*PROBLEM TO WORK ON*. Skip the pictures and restate, word for word, the lines from the one containing "table_cell [535, 1481, 1110, 1524]" to the end of the data below.

*Document layout detection data*.
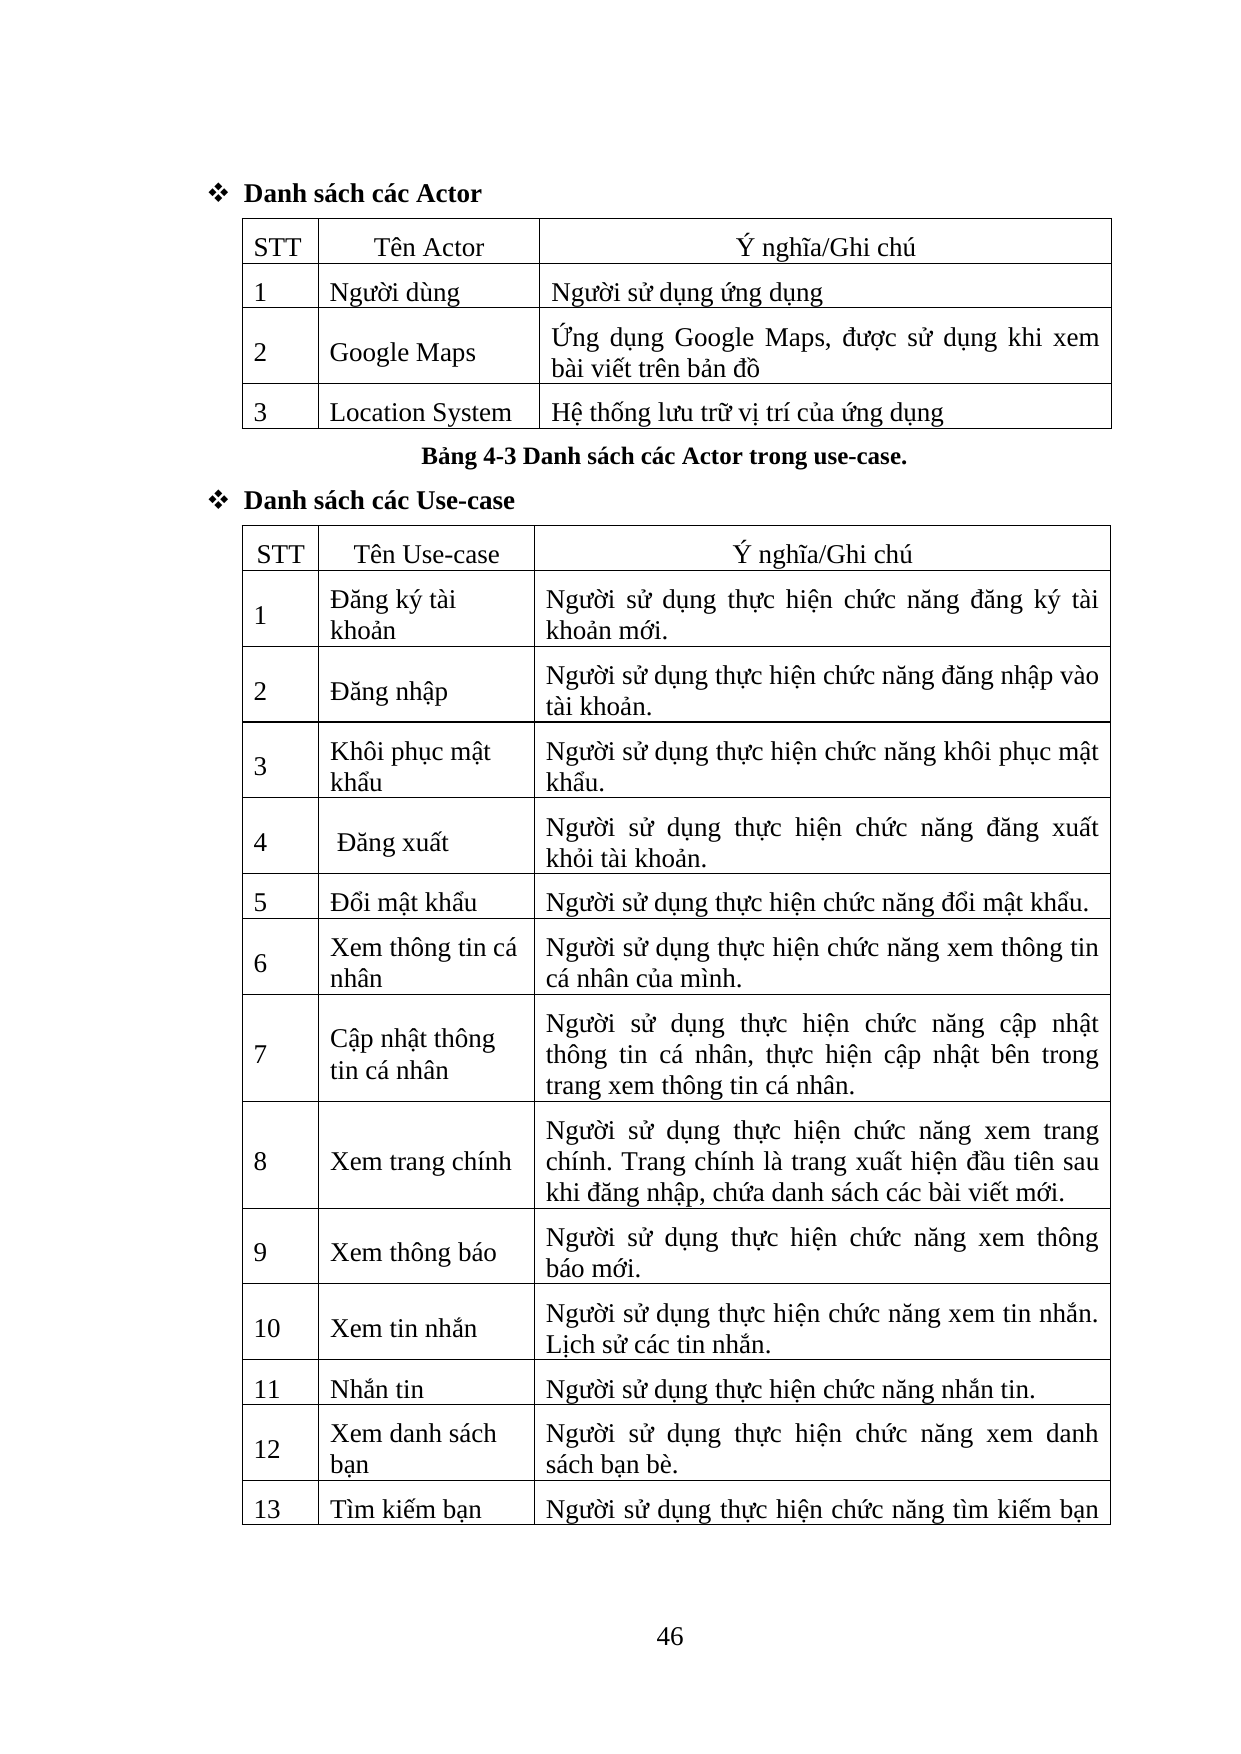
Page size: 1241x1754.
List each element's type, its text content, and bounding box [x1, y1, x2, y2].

table_cell Khôi phục mật khẩu [319, 723, 534, 797]
table_cell Người sử dụng thực hiện chức năng cập nhật thông tin cá nhân, thực hiện cập nhật bên trong trang xem thông tin cá nhân. [535, 995, 1110, 1101]
table_header STT [243, 219, 318, 262]
table_cell 12 [243, 1405, 318, 1480]
table_cell Xem danh sách bạn [319, 1405, 534, 1480]
table_cell Người sử dụng thực hiện chức năng xem danh sách bạn bè. [535, 1405, 1110, 1480]
table_cell Đăng nhập [319, 647, 534, 721]
table_cell Xem trang chính [319, 1102, 534, 1207]
table_cell Hệ thống lưu trữ vị trí của ứng dụng [540, 384, 1111, 428]
table_cell Tìm kiếm bạn [319, 1481, 534, 1524]
table_header Ý nghĩa/Ghi chú [540, 219, 1111, 262]
table_cell 6 [243, 919, 318, 993]
table_cell Đăng xuất [319, 798, 534, 873]
table_cell 3 [243, 723, 318, 797]
table_cell Người sử dụng thực hiện chức năng đăng xuất khỏi tài khoản. [535, 798, 1110, 873]
table_cell Người sử dụng thực hiện chức năng xem trang chính. Trang chính là trang xuất hiện đầu tiên sau khi đăng nhập, chứa danh sách các bài viết mới. [535, 1102, 1110, 1207]
table_header STT [243, 526, 318, 570]
text Danh sách các Use-case [206, 484, 1122, 516]
table_cell Cập nhật thông tin cá nhân [319, 995, 534, 1101]
table_cell 13 [243, 1481, 318, 1524]
text Bảng 4-1 Danh sách các Actor trong use-case. [206, 441, 1122, 470]
table_cell 5 [243, 874, 318, 918]
table_cell 8 [243, 1102, 318, 1207]
table_cell Google Maps [319, 308, 539, 383]
table_cell Ứng dụng Google Maps, được sử dụng khi xem bài viết trên bản đồ [540, 308, 1111, 383]
table_cell 1 [243, 264, 318, 307]
table_cell Người sử dụng thực hiện chức năng xem tin nhắn. Lịch sử các tin nhắn. [535, 1284, 1110, 1359]
table_cell Xem thông báo [319, 1209, 534, 1283]
table_cell 2 [243, 308, 318, 383]
text Danh sách các Actor [206, 177, 1122, 208]
table_cell 7 [243, 995, 318, 1101]
table_cell 11 [243, 1360, 318, 1404]
table_cell Người sử dụng thực hiện chức năng xem thông tin cá nhân của mình. [535, 919, 1110, 993]
table_cell Đăng ký tài khoản [319, 571, 534, 646]
table_cell Người sử dụng thực hiện chức năng khôi phục mật khẩu. [535, 723, 1110, 797]
table_cell Người sử dụng thực hiện chức năng nhắn tin. [535, 1360, 1110, 1404]
table_cell 9 [243, 1209, 318, 1283]
table_header Tên Use-case [319, 526, 534, 570]
table_header Ý nghĩa/Ghi chú [535, 526, 1110, 570]
table_cell Người sử dụng ứng dụng [540, 264, 1111, 307]
table_cell 3 [243, 384, 318, 428]
table_cell 1 [243, 571, 318, 646]
table_cell Xem thông tin cá nhân [319, 919, 534, 993]
table_cell Nhắn tin [319, 1360, 534, 1404]
table_cell 10 [243, 1284, 318, 1359]
table_cell Người sử dụng thực hiện chức năng đăng ký tài khoản mới. [535, 571, 1110, 646]
table_cell Người sử dụng thực hiện chức năng đổi mật khẩu. [535, 874, 1110, 918]
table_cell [535, 1481, 1110, 1524]
table_cell Người sử dụng thực hiện chức năng đăng nhập vào tài khoản. [535, 647, 1110, 721]
table_cell 2 [243, 647, 318, 721]
table_cell Xem tin nhắn [319, 1284, 534, 1359]
table_cell Người dùng [319, 264, 539, 307]
table_header Tên Actor [319, 219, 539, 262]
table_cell Người sử dụng thực hiện chức năng xem thông báo mới. [535, 1209, 1110, 1283]
table_cell 4 [243, 798, 318, 873]
table_cell Đổi mật khẩu [319, 874, 534, 918]
table_cell Location System [319, 384, 539, 428]
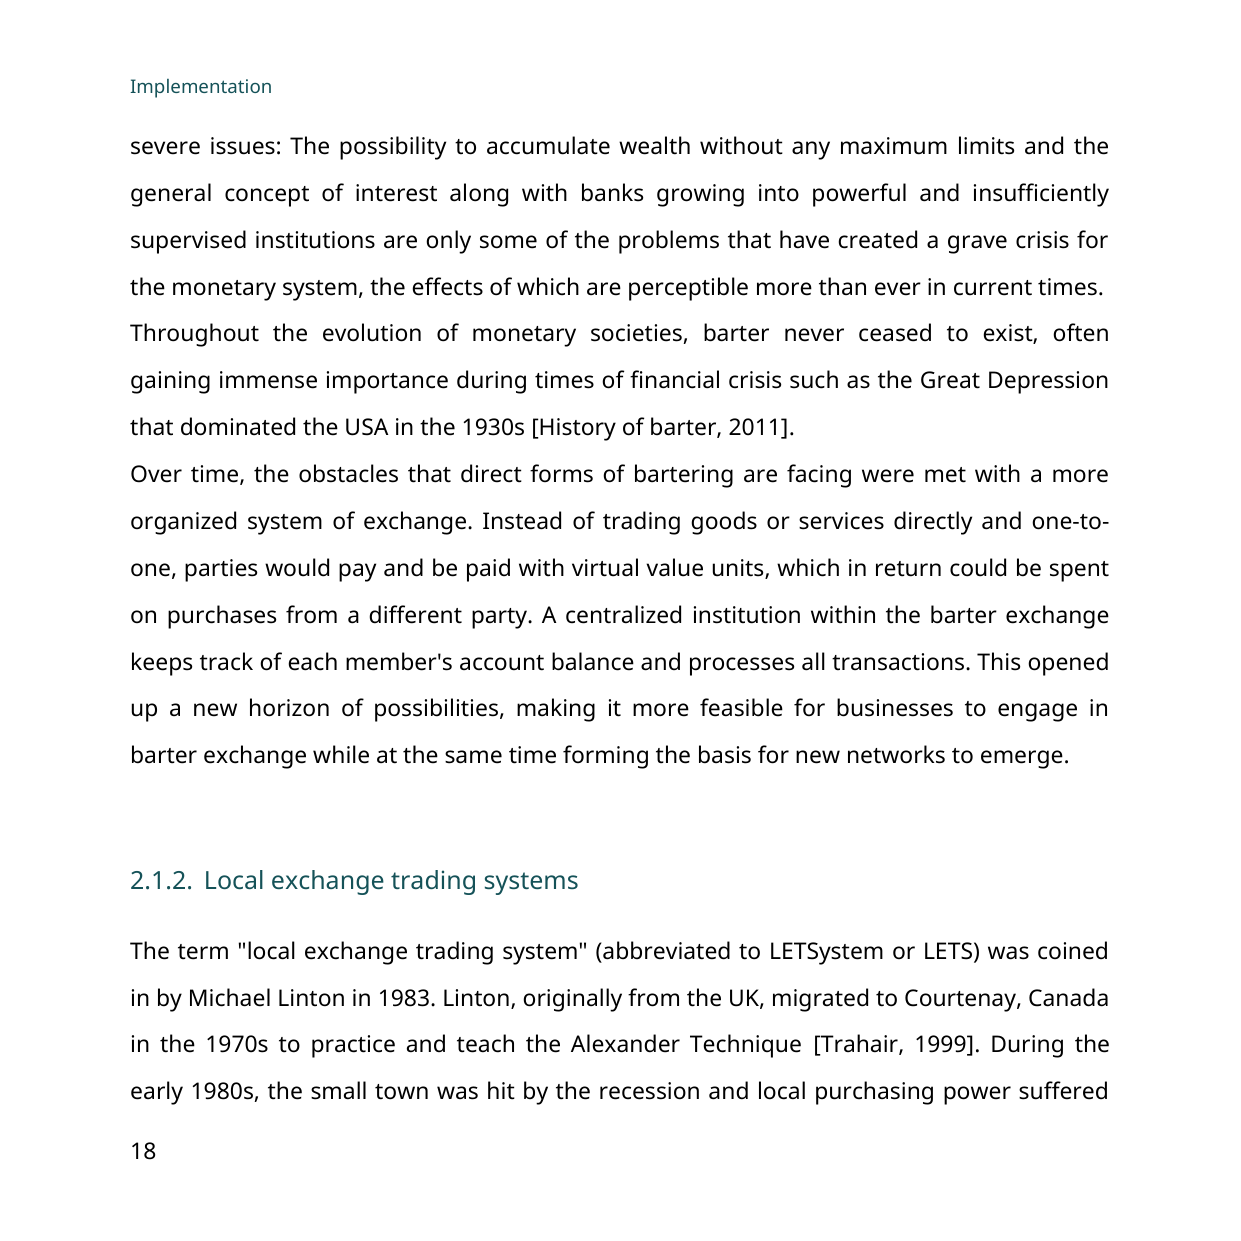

*REPLY*.
table_cell [535, 1481, 1110, 1524]
table_cell Người sử dụng thực hiện chức năng đăng nhập vào tài khoản. [535, 647, 1110, 721]
table_cell 2 [243, 647, 318, 721]
table_cell Xem tin nhắn [319, 1284, 534, 1359]
table_cell Người dùng [319, 264, 539, 307]
table_header Tên Actor [319, 219, 539, 262]
table_cell Người sử dụng thực hiện chức năng xem thông báo mới. [535, 1209, 1110, 1283]
table_cell 4 [243, 798, 318, 873]
table_cell Đổi mật khẩu [319, 874, 534, 918]
table_cell Location System [319, 384, 539, 428]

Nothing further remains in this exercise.